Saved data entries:
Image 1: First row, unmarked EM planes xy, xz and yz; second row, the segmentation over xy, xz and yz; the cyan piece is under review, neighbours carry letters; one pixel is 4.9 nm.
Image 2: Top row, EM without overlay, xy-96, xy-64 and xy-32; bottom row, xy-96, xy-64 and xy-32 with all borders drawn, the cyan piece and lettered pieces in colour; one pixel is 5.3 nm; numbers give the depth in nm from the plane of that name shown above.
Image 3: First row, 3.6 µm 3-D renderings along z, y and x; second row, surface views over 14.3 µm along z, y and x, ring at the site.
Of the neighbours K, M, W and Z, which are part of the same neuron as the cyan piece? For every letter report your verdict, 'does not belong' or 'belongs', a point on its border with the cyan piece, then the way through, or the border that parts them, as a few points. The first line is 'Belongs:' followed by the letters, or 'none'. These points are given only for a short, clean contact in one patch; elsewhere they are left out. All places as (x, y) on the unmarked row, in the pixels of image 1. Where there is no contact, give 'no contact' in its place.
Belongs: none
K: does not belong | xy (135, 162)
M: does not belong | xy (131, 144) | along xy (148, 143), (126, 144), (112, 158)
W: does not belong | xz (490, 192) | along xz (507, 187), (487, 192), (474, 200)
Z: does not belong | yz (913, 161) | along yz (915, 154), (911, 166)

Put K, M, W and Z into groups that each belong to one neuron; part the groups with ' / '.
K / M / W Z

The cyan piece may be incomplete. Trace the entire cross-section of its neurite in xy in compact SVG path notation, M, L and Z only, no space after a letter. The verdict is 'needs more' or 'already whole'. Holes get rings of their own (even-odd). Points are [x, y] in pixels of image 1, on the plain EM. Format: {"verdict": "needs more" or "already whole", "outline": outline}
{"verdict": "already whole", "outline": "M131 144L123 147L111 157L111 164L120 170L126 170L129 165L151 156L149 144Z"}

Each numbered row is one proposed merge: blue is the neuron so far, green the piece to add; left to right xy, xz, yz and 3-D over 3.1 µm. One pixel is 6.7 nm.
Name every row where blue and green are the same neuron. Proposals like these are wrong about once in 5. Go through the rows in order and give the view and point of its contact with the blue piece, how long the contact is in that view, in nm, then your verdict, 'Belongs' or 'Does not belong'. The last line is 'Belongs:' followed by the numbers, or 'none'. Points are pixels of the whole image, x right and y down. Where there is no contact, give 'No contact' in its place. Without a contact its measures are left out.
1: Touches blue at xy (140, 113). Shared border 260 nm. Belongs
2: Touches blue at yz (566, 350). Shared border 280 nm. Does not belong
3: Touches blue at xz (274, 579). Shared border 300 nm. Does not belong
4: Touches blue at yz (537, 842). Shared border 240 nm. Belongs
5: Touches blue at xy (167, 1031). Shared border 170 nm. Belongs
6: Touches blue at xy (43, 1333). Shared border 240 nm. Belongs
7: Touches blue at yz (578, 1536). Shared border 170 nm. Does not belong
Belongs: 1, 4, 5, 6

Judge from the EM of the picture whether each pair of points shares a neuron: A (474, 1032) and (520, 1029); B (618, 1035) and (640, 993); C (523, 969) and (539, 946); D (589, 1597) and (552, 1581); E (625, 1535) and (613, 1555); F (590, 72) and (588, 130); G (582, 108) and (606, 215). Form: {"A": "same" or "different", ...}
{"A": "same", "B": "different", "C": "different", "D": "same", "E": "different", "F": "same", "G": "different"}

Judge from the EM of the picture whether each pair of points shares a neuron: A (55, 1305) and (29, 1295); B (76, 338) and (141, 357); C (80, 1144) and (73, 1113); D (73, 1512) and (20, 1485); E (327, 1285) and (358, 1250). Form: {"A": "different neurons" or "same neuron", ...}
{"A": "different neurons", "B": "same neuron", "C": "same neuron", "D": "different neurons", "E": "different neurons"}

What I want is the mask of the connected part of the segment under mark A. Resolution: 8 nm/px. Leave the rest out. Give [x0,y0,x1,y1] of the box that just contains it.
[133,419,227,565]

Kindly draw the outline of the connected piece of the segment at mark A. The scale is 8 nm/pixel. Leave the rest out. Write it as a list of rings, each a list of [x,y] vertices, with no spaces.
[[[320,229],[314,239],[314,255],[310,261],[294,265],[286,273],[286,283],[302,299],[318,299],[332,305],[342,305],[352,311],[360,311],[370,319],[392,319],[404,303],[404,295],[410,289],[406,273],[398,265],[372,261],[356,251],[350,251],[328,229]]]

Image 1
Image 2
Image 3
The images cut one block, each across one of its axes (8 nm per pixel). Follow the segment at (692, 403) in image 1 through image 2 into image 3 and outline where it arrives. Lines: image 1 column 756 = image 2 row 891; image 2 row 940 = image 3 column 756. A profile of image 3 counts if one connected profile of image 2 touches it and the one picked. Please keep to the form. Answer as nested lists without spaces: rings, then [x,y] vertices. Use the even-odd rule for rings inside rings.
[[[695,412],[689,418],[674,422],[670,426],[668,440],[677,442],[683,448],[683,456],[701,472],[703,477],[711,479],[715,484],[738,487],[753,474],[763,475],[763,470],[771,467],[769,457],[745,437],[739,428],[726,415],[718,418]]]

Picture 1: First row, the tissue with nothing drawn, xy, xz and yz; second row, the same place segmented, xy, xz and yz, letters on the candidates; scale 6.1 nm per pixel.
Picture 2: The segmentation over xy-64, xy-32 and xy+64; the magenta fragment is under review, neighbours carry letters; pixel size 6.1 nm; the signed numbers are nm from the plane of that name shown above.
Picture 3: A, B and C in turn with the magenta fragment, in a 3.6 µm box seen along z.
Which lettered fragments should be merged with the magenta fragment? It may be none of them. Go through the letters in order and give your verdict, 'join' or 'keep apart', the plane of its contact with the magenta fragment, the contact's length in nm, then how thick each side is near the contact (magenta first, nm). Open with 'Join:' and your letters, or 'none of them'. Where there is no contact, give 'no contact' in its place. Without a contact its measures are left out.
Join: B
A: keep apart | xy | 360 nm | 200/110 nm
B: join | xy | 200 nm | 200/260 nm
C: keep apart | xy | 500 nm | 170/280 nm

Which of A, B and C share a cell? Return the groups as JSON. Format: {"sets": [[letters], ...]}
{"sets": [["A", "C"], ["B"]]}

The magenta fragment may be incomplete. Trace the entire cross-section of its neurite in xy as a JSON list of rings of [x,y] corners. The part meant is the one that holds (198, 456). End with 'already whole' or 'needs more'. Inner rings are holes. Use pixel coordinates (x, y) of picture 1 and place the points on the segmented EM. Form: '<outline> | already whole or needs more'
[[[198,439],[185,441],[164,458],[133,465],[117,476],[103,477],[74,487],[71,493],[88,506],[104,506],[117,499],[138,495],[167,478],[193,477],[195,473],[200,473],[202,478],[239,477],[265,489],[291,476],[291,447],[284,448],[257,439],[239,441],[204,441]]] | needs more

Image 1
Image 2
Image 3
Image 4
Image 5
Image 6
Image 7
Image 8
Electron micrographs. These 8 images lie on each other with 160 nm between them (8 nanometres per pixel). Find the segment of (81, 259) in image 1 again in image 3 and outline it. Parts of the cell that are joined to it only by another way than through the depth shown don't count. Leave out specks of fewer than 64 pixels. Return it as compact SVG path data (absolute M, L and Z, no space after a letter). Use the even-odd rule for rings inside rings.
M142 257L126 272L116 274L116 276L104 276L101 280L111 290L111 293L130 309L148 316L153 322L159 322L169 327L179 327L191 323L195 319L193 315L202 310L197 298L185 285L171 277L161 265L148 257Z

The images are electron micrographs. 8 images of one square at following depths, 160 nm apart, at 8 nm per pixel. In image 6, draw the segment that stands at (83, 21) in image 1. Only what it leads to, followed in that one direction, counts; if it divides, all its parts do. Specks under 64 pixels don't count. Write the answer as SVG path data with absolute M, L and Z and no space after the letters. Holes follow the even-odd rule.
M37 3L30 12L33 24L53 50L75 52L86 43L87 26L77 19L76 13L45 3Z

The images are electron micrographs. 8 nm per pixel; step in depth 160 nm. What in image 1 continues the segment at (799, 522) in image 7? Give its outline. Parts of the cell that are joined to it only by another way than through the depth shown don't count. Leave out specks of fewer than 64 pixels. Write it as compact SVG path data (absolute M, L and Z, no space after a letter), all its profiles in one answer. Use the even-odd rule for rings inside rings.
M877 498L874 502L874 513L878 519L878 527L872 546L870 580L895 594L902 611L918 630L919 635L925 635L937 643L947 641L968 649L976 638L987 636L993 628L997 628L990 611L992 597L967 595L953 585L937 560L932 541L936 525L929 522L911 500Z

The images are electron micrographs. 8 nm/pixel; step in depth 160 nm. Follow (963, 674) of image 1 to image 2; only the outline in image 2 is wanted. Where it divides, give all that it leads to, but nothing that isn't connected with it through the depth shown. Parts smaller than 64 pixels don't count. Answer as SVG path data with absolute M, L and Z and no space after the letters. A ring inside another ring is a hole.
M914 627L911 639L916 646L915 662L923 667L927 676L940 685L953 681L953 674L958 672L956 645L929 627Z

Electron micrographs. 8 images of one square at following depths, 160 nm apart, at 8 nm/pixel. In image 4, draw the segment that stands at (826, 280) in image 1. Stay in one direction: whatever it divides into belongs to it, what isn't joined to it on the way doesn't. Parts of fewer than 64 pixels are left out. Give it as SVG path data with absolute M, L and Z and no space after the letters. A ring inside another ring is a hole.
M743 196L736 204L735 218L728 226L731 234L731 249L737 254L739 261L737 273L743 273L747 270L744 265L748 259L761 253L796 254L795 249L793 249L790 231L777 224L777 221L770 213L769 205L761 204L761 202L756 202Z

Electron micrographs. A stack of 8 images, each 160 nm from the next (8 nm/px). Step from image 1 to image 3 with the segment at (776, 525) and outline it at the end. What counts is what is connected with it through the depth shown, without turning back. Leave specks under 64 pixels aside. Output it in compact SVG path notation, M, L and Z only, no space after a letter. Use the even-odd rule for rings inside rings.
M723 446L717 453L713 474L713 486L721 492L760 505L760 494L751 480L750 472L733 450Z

EXERCISE DIRECTIONS: Search the entries for the word "segmentation". Copy each line where it appears.

THE COMPLETED TASK:
Image 1: First row, unmarked EM planes xy, xz and yz; second row, the segmentation over xy, xz and yz; the cyan piece is under review, neighbours carry letters; one pixel is 4.9 nm.
Picture 2: The segmentation over xy-64, xy-32 and xy+64; the magenta fragment is under review, neighbours carry letters; pixel size 6.1 nm; the signed numbers are nm from the plane of that name shown above.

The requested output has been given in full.